**PASSAGE**
Because cryptography taxes computer power, transferring these calculations to a peripheral device can significantly speed server performance. CipherServer comes with slots for eight PC cards, each with a processor and memory to handle cryptographic functions.
Today at the Netscape Developers' Conference in New York, Litronic released a beta version of its software developers kit, CryptoOS SDK, to help software engineers integrate cryptography with hardware devices made by Litronic and its competitors. Hardware devices are considered more secure than software-only security because they are more difficult to tamper with.
"CryptoOS SDK is an object-based software interface that allows developers to easily handle different types of cryptographic tokens and software," said Litronic's Robert Noble, senior software engineer. "It can potentially smooth differences between various devices--smart cards, PC cards, and software modules--and simplifies the development of applications which use these tokens."

**YOUR TASK**
Extend the passage on Litronic's cryptography hardware and developer kit past its final sentence, matching its news-report style.

**AVAILABLE DATA**
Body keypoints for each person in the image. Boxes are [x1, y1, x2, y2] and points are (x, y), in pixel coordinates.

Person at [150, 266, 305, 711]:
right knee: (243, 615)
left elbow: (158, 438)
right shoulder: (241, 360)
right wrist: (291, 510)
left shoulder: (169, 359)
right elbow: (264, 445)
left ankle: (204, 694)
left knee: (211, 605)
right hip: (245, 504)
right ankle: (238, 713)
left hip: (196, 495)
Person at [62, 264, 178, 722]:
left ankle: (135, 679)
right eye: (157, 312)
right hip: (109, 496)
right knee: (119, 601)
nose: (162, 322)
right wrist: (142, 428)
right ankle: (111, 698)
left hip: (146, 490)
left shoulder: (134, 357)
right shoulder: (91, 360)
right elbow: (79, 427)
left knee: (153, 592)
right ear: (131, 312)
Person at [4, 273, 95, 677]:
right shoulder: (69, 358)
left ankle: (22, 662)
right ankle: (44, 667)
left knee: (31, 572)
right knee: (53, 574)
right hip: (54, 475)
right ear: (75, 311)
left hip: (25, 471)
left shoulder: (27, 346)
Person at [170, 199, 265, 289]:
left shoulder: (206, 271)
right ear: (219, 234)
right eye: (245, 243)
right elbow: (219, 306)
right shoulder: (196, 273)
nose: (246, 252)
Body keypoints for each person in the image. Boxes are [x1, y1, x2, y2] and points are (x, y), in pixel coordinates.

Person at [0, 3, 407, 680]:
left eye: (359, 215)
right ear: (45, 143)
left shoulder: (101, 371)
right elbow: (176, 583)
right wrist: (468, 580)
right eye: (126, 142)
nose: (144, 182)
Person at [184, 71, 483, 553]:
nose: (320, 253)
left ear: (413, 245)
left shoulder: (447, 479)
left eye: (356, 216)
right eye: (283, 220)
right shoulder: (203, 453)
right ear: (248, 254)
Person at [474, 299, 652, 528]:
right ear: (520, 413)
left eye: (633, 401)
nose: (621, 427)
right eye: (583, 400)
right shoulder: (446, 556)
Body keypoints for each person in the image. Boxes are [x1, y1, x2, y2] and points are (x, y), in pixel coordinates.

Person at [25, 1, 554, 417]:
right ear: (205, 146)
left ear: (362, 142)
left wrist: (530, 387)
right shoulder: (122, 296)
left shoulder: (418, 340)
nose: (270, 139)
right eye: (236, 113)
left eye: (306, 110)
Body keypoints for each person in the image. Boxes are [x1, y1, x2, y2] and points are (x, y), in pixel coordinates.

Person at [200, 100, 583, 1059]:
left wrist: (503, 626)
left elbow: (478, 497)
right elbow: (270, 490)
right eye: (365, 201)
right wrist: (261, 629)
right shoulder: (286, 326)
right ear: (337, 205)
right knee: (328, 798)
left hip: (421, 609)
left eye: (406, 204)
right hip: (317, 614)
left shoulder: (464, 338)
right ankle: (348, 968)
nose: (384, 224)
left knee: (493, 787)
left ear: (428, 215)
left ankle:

**RESPONSE TO THIS EXERCISE**
CryptoOS, available for Unix and Windows platforms, provides an interface to smart card readers, PC card readers, and Litronic's CipherServer. CryptoOS will enable developers to integrate token-based digital signatures, encryption, public key certificates, and secure and portable private key storage seamlessly into existing applications.
"On the Internet, smart cards further enable electronic commerce by enhancing the security and convenience of banking applications, EDI, and consumer loyalty programs," said Chandra Shah, Litronic's vice president of corporate development.
Shah praised Netscape's security initiative as simpler than other approaches for developers who are not security experts--and Netscape returned the favor in a statement.
"Litronic is one of a few companies on the forefront in applying smart card technology to the needs of the enterprise," Eric Greenburg, Netscape's group security product manager, said in the statement.